As regras “formam a parte propriamente generativa do esquema: elas engendram a atividade à medida que evoluem as variáveis da situação” (VERGNAUD, 2009a, p. 45). Os invariantes operatórios se concretizam no movimento que se dá entre os conceitos em ação e os teoremas em ação, situação em que “os conceitos em ação permitem tirar do meio as informações pertinentes e selecionar os teoremas em ação necessários ao cálculo, ao mesmo tempo, os objetivos e subobjetivos suscetíveis de serem formados, e de regras em ação, de tomada de informação e de controle permitindo atingi-los” (VERGNAUD, 2009b, p. 22).

Nesse momento é importante definirmos esses dois termos, que serão centrais na produção de esquemas durante a realização de atividades matemáticas: “um conceito em ação é um conceito considerado pertinente em uma situação. Um teorema em ação é uma proposição tida como verdadeira na ação em situação (VERGNAUD, 2009b, p. 23).

Na produção de esquemas, para realização de uma atividade matemática, são mobilizados diferentes informações, emoções, representações, signos, significantes, significados, é uma rede que está em movimento para realizar a atividade. Assim, “a conduta não é formada somente por ações, mas também por informações necessárias à continuidade da atividade, e os controles que permitem ao sujeito ter segurança de que ele fez o que pensava fazer e que ele continua no caminho escolhido” (VERGNAUD, 2009b, p. 22).

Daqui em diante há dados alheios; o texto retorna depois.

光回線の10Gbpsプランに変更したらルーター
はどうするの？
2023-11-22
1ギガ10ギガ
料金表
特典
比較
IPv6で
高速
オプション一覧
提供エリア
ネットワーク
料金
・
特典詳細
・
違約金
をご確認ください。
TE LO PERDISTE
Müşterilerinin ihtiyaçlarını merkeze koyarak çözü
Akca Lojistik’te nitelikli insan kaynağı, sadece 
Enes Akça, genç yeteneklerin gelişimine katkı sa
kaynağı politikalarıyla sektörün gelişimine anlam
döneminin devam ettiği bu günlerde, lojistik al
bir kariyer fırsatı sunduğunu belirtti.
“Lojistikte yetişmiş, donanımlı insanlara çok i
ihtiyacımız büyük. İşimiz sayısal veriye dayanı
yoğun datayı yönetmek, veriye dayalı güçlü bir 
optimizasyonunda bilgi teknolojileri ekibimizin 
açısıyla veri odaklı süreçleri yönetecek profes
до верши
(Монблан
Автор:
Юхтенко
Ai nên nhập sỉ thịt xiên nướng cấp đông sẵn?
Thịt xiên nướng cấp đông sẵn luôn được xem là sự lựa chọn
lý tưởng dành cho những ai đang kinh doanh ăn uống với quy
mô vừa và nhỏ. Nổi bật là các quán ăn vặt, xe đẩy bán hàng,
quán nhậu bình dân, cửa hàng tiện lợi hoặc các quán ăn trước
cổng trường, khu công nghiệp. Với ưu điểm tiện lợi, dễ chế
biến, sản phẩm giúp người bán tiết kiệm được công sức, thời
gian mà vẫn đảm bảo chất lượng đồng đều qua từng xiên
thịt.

O operacional na Teoria dos Campos Conceituais está atrelado ao conceito de esquema, essencial para a produção matemática. Apesar de seguir uma linha cognitivista, Vergnaud (2009a) destaca a importância das experiência em contexto no processo de produção de esquemas, assim como das emoções manifestadas nesse processo. Nesse sentido, destacamos a importância dessa teoria na análise da aprendizagem da criança em situação de dificuldade de aprendizagem matemática, dentro do seu caráter sistêmico e configuracional. Assim, “compreendemos que a ideia de sistema é a que nos permite a integração do operacional e do subjetivo como configuração subjetiva em processo que permite explicar a aprendizagem para além do contexto imediato da operação” (MITJÁNS MARTÍNEZ; GONZÁLEZ REY, 2012, p. 77).